FBI special agent Sean Reilly is tasked with a delicate case. A Russian diplomat seems to have committed suicide by jumping out of a sixth-floor window in Queens, New York. The apartment’s owners are missing, while a faceless killer known only as Koschey—“the Deathless”—is roaming the city and leaving a trail of death in his wake.
Joined by Russian FSB agent Larisa Tchoumitcheva, Reilly’s investigation soon uncovers a deadly, desperate search for a mysterious device whose origins reach back in time to the darkest days of the Cold War and to Imperial Russia. A device that, in the wrong hands, could have a devastating impact on our world.

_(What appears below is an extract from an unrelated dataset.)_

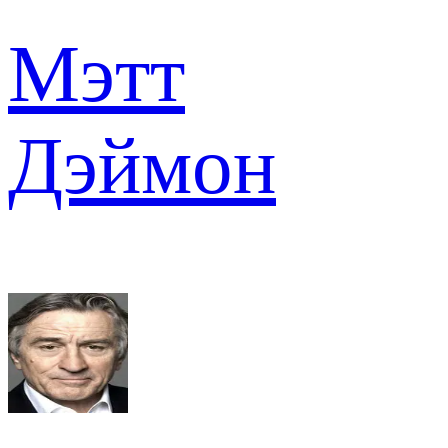
Мэтт
Дэймон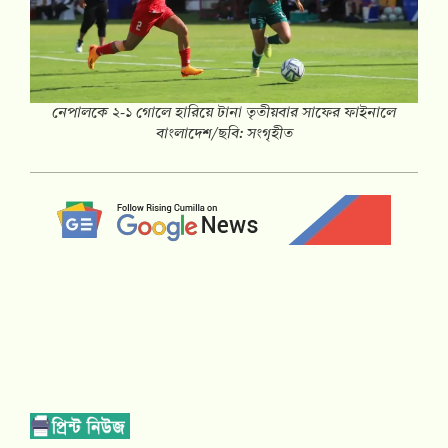
নেপালকে ২-১ গোলে হারিয়ে টানা তৃতীয়বার সাফের ফাইনালে
বাংলাদেশ/ছবি: সংগৃহীত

Packed with the twists and suspense, the impeccable historical research, and the present and past story lines that Khoury’s fans have come to expect, Rasputin’s Shadow will keep readers turning pages long into the night.
PUBLISHERS WEEKLY
In the prologue to bestseller Khoury's lively, if conventional, fourth Templar thriller (after 2011's The Devil's Elixir), some Ural Mountain miners go berserk one day in 1916 and start killing each other until an explosion puts them all out of their misery. At the mine entrance, mystic Grigory Rasputin assures his companion, an unnamed man of science, that "we've just ensured the salvation of our people" by blowing up the mine. Flash forward to present-day New York City. FBI special agent Sean Reilly looks into the case of a Russian embassy official who's been thrown to his death from his high-rise apartment building in Queens. Reilly also investigates the disappearance of high school physics teacher Leo Sokolov, a descendant of a member of Rasputin's inner circle of advisers, who has developed a device that uses microwaves to alter human behavior. Reilly sometimes lets his enthusiasm get in the way of his better judgment in this predictable tale of a weapon with world-devastating potential.